Kids in the San Francisco Unified School District are going online to explore these questions in a model Berkeley educational outreach program designed to bridge the digital divide and raise science comprehension among middle and high school students.
Integrating Science, Teaching, and Technology, one of the Interactive University's 11 projects, is a unique partnership between four campus units and San Francisco schools to develop a variety of inquiry-based digital science materials for use in the classroom.
But it's not just the students who have benefited from this collaboration, said Judy Scotchmoor, project coordinator for the program and director of education and public programs in Berkeley's Museum of Paleontology, one of the four campus participants.
"We've developed some wonderful partnerships with the San Francisco schools," she said. "With the new emphasis on earth and space sciences in the district, our work with the science teachers has helped them to structure their courses around the district's new content and performance standards and has helped them feel more confident about teaching the subjects."
Along with three other units - the Berkeley Seismological Laboratory, the Center for Particle Astrophysics and the Center for Science Education at Space Sciences Laboratory - the team has produced some of the most imaginative and engaging science classes and teacher workshops around.
During the summer of 1999, approximately 1200 incoming ninth-grade students in a program called Summer Step-Up had a virtual university of online tools and data about the universe, earthquakes, volcanoes, geology and paleontological collections to assist them in lessons about the natural world. San Francisco was so pleased with the results that it asked for resources again for Summer Step-Up 2000.
"For the teachers, it was an opportunity to test new earth and space science materials that they could use during the regular school year," said Colleen Whitney, a team member working at the Museum of Paleontology. "For us, it was working with the teachers, which gave us a chance to test new educational modules and get feedback about their effectiveness in a variety of classroom situations."

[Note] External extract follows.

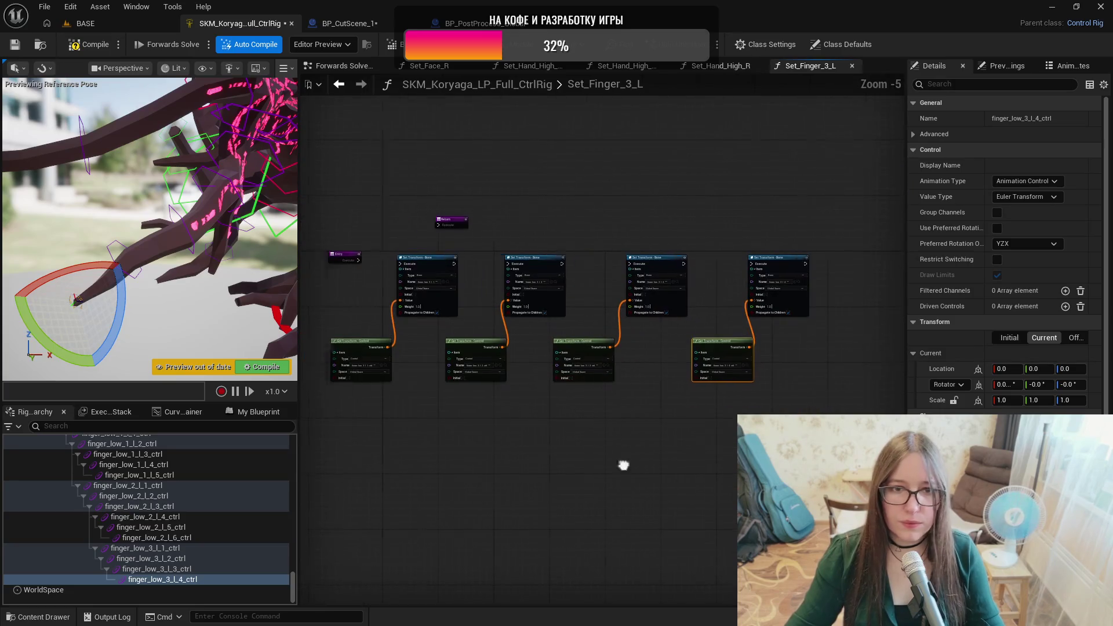
pyautogui.scroll(4, 518, 299)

The project team has worked with as many as eight teachers at four schools - Horace Mann Middle School, Mission High School, the Galileo Academy of Science and Technology and Thurgood Marshall High School - to deliver innovative, hands-on and online materials, including a rich inventory of digital data and images, to the classroom.
In a program developed by the Berkeley Seismological Laboratory, students are able to study earthquakes and apply their knowledge to new temblors making the news. Seismologist Lind Gee spends part of her time following quakes and building lessons around each new shaker.
"I enjoy structuring activities around current events and talking to people about earthquakes," Gee said. "The teachers always give me more ideas for developing new online activities."
She designed a full menu of activities around the recent Sept. 3 quake in Yountville. Background information, maps and seismograms have been posted, as well as links to Web pages that allow students to make their own maps of earthquake faults and likely hot spots, by plotting coordinates on a U.S. Geological Survey grid.
"We try to take advantage of a teachable moment by providing relevant materials when an earthquake, volcano or some other earth science event is in the news," Gee said. "We act like a clearinghouse for them in finding the best informational sites so they don't spend hours searching."
To complement an online course on comets, scientists from the Space Sciences Laboratory showed up at Horace Mann Middle School in May with nearly 60 pounds of dry ice, mixing bowls, plastic bags and other ingredients to show sixth-grade students the art of making comets.
Donning their "Bill
Nye the Science Guy" chef's hats and aprons, the scientists pulled out
mixing bowls and added dry ice, water, ammonia and dirt to create their
very own comets-in-a-bowl. At the end of the demonstration, the class
convened in the school computer lab to take a lesson online from "The
Comet's Tail," an information-rich resource developed by the Space Sciences
Laboratory's Center for Science Education, which explores the origins,
characteristics and orbits of comets.